Share

Tidurlah Dulu

“Bapak sama saja jahatnya sama pria tadi!” tudingku.

Sopir tak dikenal yang tadi menyuruh aku masuk ke dalam mobil sedikit terkejut. “Maaf, ya Neng, saya cuma disuruh!” Ia tampak kebingungan karena tak tahu harus berbuat apa. “Tapi, Tuan bukan orang jahat kok Neng!” katanya menegaskan.
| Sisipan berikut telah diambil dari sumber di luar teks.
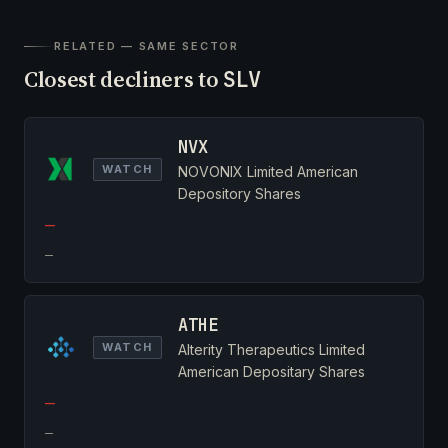
RELATED — SAME SECTOR
Closest decliners to
SLV
NVX
WATCH
NOVONIX Limited American
Depository Shares
—
—
ATHE
WATCH
Alterity Therapeutics Limited
American Depositary Shares
—
—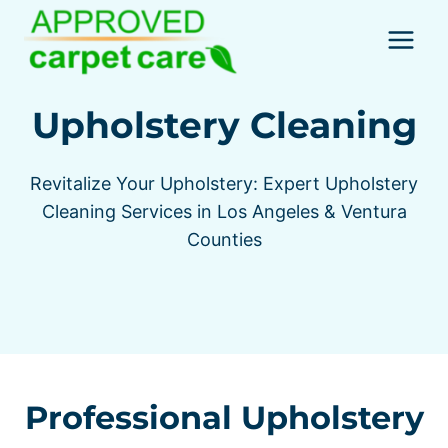
Skip
to
content
Upholstery Cleaning
Revitalize Your Upholstery: Expert Upholstery
Cleaning Services in Los Angeles & Ventura
Counties
Professional Upholstery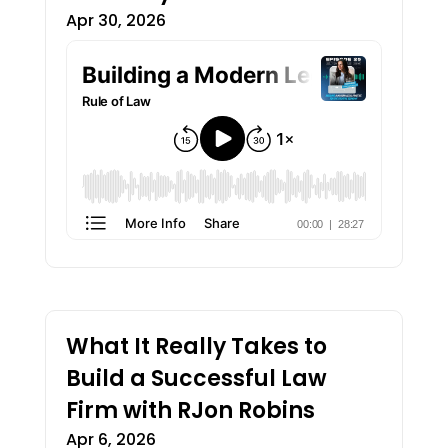
Apr 30, 2026
What It Really Takes to
Build a Successful Law
Firm with RJon Robins
Apr 6, 2026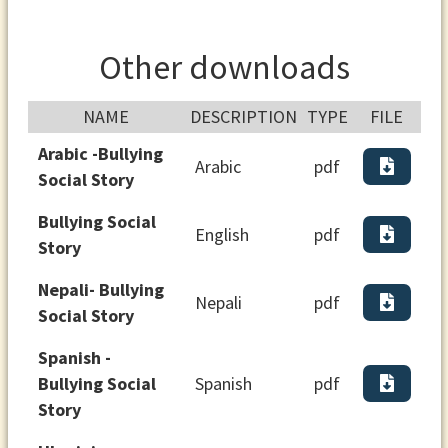
Other downloads
NAME
DESCRIPTION
TYPE
FILE
Arabic -Bullying
Arabic
pdf
Social Story
Bullying Social
English
pdf
Story
Nepali- Bullying
Nepali
pdf
Social Story
Spanish -
Bullying Social
Spanish
pdf
Story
Aku ingin sekali tertawa. “Mana ada orang baik-baik yang membeli manusia! Saya memang bukan orang berpendidikan, Pak, tapi saya juga tahu yang benar dan yang salah!”

Aku bisa melihat si sopir itu mencengkram kemudi erat-erat. Ia melirik ke arah luar dan kemudian membuka sabuk pengamannya. “Percaya sama Bapak, dia bukan orang jahat! Sekarang kita turun dulu ya Neng!” ajak si bapak.

Ingin sekali aku berteriak tidak mau. Tetapi, berada di dalam sini hanya akan memutus kesempatannya untuk melarikan diri. Pemilik mobil ini pasti mengunciku di dalam. Jika keluar aku juga akan mendapatkan informasi tentang apa yang terjadi sebenarnya.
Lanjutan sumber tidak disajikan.